Monday, February 28, 2011

Factor e Farm


Same place in Missouri that I mentioned in the last post:

4 Years of Factor e Farm in 4 Minutes from Open Source Ecology on Vimeo.

Sunday, February 27, 2011

On becoming a producer


I was recently ridiculously inspired by this project out in rural Missouri, where a handful of folks are developing an open-source set of designs for the 50 tools a community of 100-200 people (see my entry on Dunbar's number) would need to replicate an advanced civilization.

GVCS in 2 Minutes from Open Source Ecology on Vimeo.


In the aftermath of this boggling of the mind, I am having a serious crisis of doubt regarding my own skills. These guys are clearly SKILLED. I am in graduate school, thankfully going no further into debt but nonetheless investing precious time in gaining a set of skills that are useful mostly in organizing other peoples' activities and industry. I want to produce. I am learning how to troubleshoot human systems, navigate bureaucracy, and listen/respond to the needs of marginalized people. But more than anything I want to see EVERYONE empowered again in the creation of their world. Of our world. Beginning with me.

That said, I am causing myself a lot of grief, doubting the usefulness of most everything I'm spending my time doing right now. So, as a matter of triage, I need to document what skills I AM learning:

* how to troubleshoot systems of human activity and production, including flow-charts, logic models, and system mapping
* how to write really good memos
* how to use technology and media to communicate ideas
* how markets work, and the basic notions of economics as they pertain to policies
* how to do two-tailed t-tests and otherwise make probability predictions
* something about financial management, especially for nonprofits
* excel for organizing information
* background research
* some business skills in marketing and development, including business plans (at least by the end if not yet)
* basic approaches to policy analysis and advocacy

And some skills I already had:

* backpacking
* writing
* drawing
* basic carpentry
* basic gardening

Friday, February 25, 2011

Economics of Rural America


An agroinnovations interview with Ken Meter of the Crossroads Resource Center, including some great numbers about local food contributions to the economy in Iowa at about 12:45 minutes.

Trout Gulch Forest Farm


The coolest thing about this place? It's real...

Thursday, February 24, 2011

hoophouses


Microintensive Hoophouse Gardening with Chuck O'Herron Alex - podcast here.

Culture as permaculture

Cohen (1968: 42) defines culture as the artifacts, institutions of organizations of social relations, ideologies and all the “range of customary behaviors with which a society is equipped for the exploitation of the energy potentials of its particular habitat”.
From "The Shaping of Traditions: Agriculture and H'mong Society" by Gary Yia Lee

Friday, February 18, 2011

My favorite podcasts


I do a lot of listening to podcasts at work, whenever I'm doing a rote task sitting in front of the computer. I have several that I return to again and again, and I thought I'd share them with you.

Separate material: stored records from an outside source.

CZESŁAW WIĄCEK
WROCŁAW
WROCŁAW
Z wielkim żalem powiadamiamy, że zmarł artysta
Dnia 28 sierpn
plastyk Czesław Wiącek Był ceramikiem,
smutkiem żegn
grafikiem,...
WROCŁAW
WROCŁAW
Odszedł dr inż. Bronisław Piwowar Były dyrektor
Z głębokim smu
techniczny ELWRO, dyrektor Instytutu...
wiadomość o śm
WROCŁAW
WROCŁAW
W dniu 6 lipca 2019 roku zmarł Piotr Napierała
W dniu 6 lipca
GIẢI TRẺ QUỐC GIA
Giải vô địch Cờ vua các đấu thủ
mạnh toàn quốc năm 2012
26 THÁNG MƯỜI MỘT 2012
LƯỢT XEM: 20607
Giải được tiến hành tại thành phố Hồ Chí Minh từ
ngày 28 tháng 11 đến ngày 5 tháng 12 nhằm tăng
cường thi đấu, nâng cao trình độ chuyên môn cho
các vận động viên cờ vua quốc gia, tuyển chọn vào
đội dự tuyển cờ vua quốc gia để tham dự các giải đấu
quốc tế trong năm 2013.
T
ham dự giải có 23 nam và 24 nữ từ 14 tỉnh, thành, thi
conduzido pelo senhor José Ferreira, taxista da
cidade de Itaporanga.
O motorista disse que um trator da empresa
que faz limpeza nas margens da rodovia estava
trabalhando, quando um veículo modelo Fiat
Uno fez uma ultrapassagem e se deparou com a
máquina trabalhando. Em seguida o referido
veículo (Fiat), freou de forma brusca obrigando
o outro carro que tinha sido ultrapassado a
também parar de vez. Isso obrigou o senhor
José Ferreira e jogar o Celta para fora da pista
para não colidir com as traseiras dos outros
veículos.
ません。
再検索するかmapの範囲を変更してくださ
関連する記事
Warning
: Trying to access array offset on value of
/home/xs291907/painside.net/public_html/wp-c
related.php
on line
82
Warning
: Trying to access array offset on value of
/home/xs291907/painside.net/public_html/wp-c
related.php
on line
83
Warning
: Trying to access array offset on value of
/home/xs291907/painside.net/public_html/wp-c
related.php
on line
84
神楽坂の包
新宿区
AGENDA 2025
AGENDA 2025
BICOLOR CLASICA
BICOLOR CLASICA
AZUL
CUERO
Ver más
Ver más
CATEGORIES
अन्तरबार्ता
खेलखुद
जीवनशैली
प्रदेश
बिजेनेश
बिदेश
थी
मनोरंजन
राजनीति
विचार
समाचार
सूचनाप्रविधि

Nature's Harmony Farm - A wonderful hard-working farming couple that are inspiring to listen to, as much for the sweetness of their relationship as their commitment to farming.

The Survivalist Podcast - This podcast made me finally admit I'm a closet survivalist. Not in every sense of the word, but certainly in some of them. This guy, Jack Spirko, has a fascinating way of framing survivalism that incorporates permaculture and "plan for every possibility including nothing going wrong." Sometimes he really digs his heels in against the government and taxes, but not in a way that insults people with different political views. He is just very clear about his own. He gets an "A" for effort when it comes to reaching across political differences in his interviews, to discuss things of importance to all human beings like food, community, and values.

Agroinnovations - Some of these interviews are great...one with a long-time friend and student of Masanobu Fukuoka, for example.

Fukuoka on Zen Farming



People would ask: So tell us, Fukuoka sensei...is this Zen farming? He would say, No, no, no, it's got nothing to do with religion, it's just farming. It's just farming. It's a timeless understanding, and if I were to call it Zen farming, then right away you would take my farming and put it into your Zen file, and then that would be a way you could say, Oh I understand it because I can compartmentalize this whole thing and call it Zen. That would be playing into the need of our human intellect to try to understand things, and by doing that, gain control somehow.

[Fukuoka] didn't want to do that, so he said: No, no, all I'm doing here is farming. But when you're a farmer then you're out in nature, and you see all of these wonderful dramas and these things of beauty, and you hear the wind blowing through the trees and so forth, and the farmer has many opportunites to break through and see God directly.

To him, the religions were an unnecessary structure that people have created to try to understand. And understanding is not part of this at all. If you really wanted to set him off, you would just say, Don't you think people can understand nature? And he would say, People can't really, truly understand anything.

From this interview with Larry Korn, long-time friend and student of Masanobu Fukuoka.